Standard mortice lock use internal levers to lock and unlock the dead bolt.  A key is inserted into the lock casing, which when turned will lift the levers inside the lock to the correct height, this allows the key to operate the bolt thrower which moves the locking dead bolt in or out.  Lever locks can have different numbers of levers, depending on the application and security level required.  Mortice locks can have 2, 3, 5 and 6 levers, the most popular are 5 Lever British Standard Lock, these conform to the latest British Standards and requirements for UK insurance companies.

Mortice locks can be purchased in two standard sizes, 64mm (2.5”) and 76mm (3”), other sizes are available these includes 50mm and 102mm.  Doors with a large pane of glass and aluminium doors have a very narrow stile, the section that a mortice lock is fitted too, and therefore need a narrow mortice lock case, such as the 50mm lock.

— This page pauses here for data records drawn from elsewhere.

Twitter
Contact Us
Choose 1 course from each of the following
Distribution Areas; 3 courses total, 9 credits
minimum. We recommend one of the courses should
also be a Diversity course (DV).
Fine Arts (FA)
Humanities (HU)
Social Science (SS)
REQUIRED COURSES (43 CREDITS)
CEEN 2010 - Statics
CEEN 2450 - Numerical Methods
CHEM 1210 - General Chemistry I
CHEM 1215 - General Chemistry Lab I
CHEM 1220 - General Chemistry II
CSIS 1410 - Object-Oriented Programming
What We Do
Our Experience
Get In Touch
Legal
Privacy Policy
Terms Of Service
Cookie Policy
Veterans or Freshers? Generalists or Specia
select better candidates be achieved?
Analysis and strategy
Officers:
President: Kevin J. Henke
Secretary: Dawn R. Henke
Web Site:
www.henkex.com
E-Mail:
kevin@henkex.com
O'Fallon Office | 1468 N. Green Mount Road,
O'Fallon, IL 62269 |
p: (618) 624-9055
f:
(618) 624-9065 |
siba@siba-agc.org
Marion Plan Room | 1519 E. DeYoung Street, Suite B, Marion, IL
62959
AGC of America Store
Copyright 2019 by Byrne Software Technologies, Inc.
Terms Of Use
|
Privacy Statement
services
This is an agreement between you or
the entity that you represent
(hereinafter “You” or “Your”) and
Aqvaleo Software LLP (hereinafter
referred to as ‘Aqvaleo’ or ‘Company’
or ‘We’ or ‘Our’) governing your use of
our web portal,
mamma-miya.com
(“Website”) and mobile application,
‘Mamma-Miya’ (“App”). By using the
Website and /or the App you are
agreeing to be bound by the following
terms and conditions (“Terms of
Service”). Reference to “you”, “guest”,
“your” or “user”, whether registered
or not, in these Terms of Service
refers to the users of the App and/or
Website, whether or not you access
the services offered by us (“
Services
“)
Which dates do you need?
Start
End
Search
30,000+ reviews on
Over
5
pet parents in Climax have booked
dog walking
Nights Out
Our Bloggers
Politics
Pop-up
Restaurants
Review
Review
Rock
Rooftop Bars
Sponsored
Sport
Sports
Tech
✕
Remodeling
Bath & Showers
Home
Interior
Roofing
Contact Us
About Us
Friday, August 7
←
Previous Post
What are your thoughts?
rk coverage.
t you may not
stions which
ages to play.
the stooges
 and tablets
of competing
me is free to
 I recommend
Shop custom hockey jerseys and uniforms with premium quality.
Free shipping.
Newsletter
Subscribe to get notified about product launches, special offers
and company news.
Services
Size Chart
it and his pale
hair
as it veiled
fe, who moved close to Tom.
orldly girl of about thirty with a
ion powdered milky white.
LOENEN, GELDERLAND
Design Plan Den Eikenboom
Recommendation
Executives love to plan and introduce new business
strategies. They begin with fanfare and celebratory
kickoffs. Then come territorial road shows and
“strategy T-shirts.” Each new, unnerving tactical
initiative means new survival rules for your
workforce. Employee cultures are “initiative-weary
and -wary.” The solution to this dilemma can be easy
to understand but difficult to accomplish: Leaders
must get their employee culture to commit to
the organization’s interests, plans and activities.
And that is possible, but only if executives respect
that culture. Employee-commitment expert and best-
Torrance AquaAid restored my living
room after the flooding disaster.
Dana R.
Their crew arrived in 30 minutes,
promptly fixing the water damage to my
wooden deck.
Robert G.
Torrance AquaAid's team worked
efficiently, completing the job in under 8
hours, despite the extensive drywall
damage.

The case depth and backset measurements on mortice locks are generally the most important.  The case depth (A, see below) is the measurement from the front face plate to the very back or the lock and the backset measurement (B) is again from the front face plate to the centre of the key hole.

Sash Lock Measurements

Sash Lock Measurements

Other types of mortice lock are available for different door types and applications.

Horizontal Mortice Lock

Mortice lock case with dead bolt and latch, however the key hole and spindle for knob turns are horizontal to each other, rather than the more standard vertical to each other.  Horizontal locks are most commonly found on older style period doors, these often have ornate large door frames that would hamper the operation of a handle of knob of a standard mortice lock.

 

Sliding Door Locks

Making some what of a come back are sliding doors, which offer great space saving within small rooms.  A normal dead bolt can not be used with a sliding door, so instead a hook or claw bolt is used instead.  Operated in the same way as deadlock and sashlocks.